胡适《老残游记》序 (第2/10页)

当君说晋抚胡中丞奏开晋铁时,君名佐欧人,而与订条约,凡有损我权利者,悉托政府之名以拒之,故久乃定约。及晋抚入奏,言官乃交劾,廷旨罢晋抚,由总署改约。欧人乘机重贿当道,凡求之晋抚不能得者,至是悉得之,而晋矿之开乃真为国病矣。

……至于君既受廪于欧人,虽顾惜国权,卒不能剖心自明于人,在君乌得无罪?而其所以致此者,则以豪侈不能自洁之故,亦才为之累也。噫!以天生才之难,有才而不能用,执政之过也。怀才而不善自养,致杀身而丧名,吾又焉能不为君疚哉?书毕,为之长叹。

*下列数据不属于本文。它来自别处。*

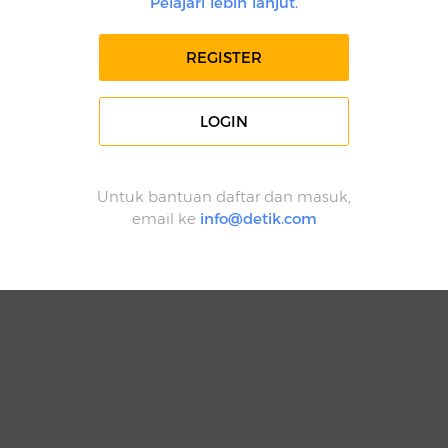
Pelajari lebih lanjut.
REGISTER
LOGIN
Untuk bantuan daftar dan masuk,
email ke
info@detik.com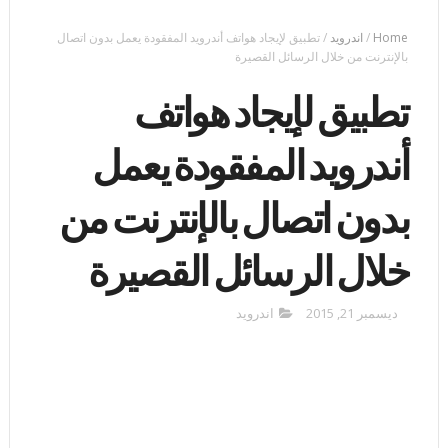
Home
/
اندرويد
/
تطبيق لإيجاد هواتف أندرويد المفقودة يعمل بدون اتصال
بالإنترنت من خلال الرسائل القصيرة
تطبيق لإيجاد هواتف
أندرويد المفقودة يعمل
بدون اتصال بالإنترنت من
خلال الرسائل القصيرة
ديسمبر 21, 2015
اندرويد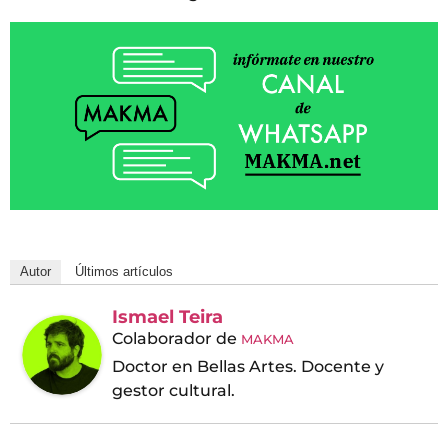
Autor
Últimos artículos
Ismael Teira
Colaborador
de
MAKMA
Doctor en Bellas Artes. Docente y
gestor cultural.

我们读了这篇传,可以想像刘鹗先生的为人了。他是一个很有见识的学者,同时又是一个很有识力和胆力的政客。当河南初发现甲骨文字的时候,许多学者都不信龟甲兽骨能在地中保存几千年之久。刘先生是最早赏识甲骨文字的一位学者。他的一部《铁云藏龟》要算是近年研究甲骨文字的许多着作的开路先锋。罗振玉先生是甲骨文字之学的大师,他也是因为刘先生的介绍方才去研究这些古物的。只可惜近二十年来研究甲骨文字的大进步,是刘先生不及见的了。

刘鹗先生最自信的是他对于治河的主张。罗先生说他在郑州河工上“短衣匹马,与徒役杂作”。我们读《老残游记》中描写黄河与河工的许多地方,也可以知道他的治河主张是从实地观察得来的。罗《传》中记刘先生在张曜幕府中辩论治河的两段,也可以和《老残游记》相参证。张曜即是《游记》中的庄宫保。第三回中老残驳贾让“不与河争地”的主张说:

贾让只是文章做得好,他也没有办过河工。

刘先生自己是曾在河工上“与徒役杂作”的,所以有驳贾让的资格了。当时张曜却已行过贾让的主张了。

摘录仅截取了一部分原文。